Already in his reflection on the Gospel passage proposed by today's liturgy, Pope Francis had invited us to read with the eyes of faith what is happening. Commenting on some news events of the time - the collapse of a tower and some Galileans whom Pilate had had killed (Lk 13:1) - Jesus addresses the question of God's punishments to men. "Is it He who sends a war or a pandemic to punish us for our sins? And why does the Lord not intervene?"   

"How many times - he explained - we attribute to Him our misfortunes and the misfortunes of the world, to Him who, instead, always leaves us free and therefore never intervenes by imposing, only by proposing; to Him who never uses violence and, indeed, suffers for us and with us." Jesus rejects and strongly challenges the idea of blaming God for our evils: "Evil can never come from God because He does not treat us according to our sins, but according to His mercy. Instead of blaming God," says Jesus, "we must look inside ourselves: it is sin that produces death; it is our selfishness that tears apart relationships; it is our wrong and violent choices that unleash evil.

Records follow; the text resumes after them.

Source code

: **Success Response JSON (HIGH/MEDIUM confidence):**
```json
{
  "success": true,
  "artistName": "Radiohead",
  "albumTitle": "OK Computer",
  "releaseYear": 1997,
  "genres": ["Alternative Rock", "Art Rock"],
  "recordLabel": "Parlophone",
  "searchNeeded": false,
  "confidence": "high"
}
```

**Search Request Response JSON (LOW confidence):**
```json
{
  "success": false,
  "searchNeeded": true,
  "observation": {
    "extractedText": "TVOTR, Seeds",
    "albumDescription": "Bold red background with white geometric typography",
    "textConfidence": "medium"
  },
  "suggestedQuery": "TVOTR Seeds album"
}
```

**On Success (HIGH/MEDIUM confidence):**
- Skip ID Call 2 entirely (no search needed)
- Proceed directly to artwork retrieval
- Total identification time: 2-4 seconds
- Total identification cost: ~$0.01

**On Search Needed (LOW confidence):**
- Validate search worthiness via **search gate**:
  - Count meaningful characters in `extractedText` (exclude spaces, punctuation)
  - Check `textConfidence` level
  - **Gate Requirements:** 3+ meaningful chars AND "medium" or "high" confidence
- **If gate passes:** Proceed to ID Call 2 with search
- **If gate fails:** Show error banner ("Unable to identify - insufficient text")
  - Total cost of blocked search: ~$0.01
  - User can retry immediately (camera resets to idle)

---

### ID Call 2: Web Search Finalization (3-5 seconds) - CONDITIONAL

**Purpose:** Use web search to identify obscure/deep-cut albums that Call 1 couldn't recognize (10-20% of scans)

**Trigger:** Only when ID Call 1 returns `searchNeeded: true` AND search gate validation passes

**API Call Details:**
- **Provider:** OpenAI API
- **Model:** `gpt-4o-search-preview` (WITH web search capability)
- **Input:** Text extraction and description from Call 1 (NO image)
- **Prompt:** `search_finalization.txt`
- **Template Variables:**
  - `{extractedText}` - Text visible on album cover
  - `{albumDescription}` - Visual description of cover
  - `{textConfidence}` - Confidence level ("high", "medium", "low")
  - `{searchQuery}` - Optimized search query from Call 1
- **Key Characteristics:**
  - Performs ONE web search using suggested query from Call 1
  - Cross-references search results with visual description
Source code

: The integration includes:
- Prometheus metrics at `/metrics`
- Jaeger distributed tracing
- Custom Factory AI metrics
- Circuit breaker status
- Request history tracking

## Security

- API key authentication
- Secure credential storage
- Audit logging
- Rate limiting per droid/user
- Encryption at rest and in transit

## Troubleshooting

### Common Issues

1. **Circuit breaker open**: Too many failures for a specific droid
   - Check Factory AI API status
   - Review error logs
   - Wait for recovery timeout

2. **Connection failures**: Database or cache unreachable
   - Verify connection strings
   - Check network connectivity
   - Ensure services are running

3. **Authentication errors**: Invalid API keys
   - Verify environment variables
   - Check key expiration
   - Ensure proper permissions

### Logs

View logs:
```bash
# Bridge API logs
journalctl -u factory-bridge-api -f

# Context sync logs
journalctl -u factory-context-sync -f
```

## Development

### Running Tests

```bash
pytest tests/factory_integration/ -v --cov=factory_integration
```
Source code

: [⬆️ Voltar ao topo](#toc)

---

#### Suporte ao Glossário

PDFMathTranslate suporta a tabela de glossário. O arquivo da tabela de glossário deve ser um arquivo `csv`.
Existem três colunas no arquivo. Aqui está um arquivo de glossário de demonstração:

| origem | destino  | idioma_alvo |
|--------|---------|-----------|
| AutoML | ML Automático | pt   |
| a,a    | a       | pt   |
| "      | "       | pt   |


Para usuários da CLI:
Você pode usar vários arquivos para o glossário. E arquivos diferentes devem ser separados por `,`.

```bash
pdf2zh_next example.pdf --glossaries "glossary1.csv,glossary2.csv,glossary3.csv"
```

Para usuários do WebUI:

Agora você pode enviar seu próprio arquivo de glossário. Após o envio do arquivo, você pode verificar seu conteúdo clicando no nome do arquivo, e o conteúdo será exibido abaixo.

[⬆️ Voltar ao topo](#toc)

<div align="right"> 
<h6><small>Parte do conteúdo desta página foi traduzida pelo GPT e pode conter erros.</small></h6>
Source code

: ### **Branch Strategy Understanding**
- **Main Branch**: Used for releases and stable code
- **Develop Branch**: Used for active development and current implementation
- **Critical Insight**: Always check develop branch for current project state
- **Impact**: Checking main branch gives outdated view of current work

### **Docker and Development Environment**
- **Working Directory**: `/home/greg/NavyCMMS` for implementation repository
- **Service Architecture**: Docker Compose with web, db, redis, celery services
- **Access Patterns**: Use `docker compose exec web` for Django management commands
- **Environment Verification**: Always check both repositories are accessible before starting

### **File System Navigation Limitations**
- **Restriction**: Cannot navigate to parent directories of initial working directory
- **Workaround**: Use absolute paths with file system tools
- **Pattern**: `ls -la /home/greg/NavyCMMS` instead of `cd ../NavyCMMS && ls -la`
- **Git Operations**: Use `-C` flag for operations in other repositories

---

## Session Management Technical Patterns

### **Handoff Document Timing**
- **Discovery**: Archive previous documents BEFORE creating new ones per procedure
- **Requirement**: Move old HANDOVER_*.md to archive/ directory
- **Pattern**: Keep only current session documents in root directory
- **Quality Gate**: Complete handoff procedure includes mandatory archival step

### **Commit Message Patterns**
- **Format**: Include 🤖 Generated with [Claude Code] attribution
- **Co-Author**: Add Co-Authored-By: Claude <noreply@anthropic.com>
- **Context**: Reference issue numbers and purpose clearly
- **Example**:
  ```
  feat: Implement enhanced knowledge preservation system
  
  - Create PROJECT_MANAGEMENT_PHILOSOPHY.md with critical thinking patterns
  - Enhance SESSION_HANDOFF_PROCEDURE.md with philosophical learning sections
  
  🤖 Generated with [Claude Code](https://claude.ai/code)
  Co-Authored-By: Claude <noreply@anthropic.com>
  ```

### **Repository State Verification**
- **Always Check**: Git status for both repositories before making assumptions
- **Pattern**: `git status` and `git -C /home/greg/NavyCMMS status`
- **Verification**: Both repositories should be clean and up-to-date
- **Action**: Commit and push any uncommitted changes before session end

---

The road he indicates is therefore that of conversion, "an urgent invitation, especially in this time of Lent. Let us open ourselves to the logic of the Gospel: because, where love and fraternity reign, evil no longer has power". However, Jesus also knows that "conversion is not easy, that many times we fall back into the same errors and sins; that we become discouraged and, perhaps, it seems to us that our commitment to good is useless in a world where evil seems to reign".

This is why He encourages us with the parable of the fig tree that does not bear fruit in the established period, but is not cut down: it is given more time, another chance. "This is what the Lord does with us," Francis concluded, "He does not cut us off from His love, He does not lose heart, He never tires of returning our trust with tenderness.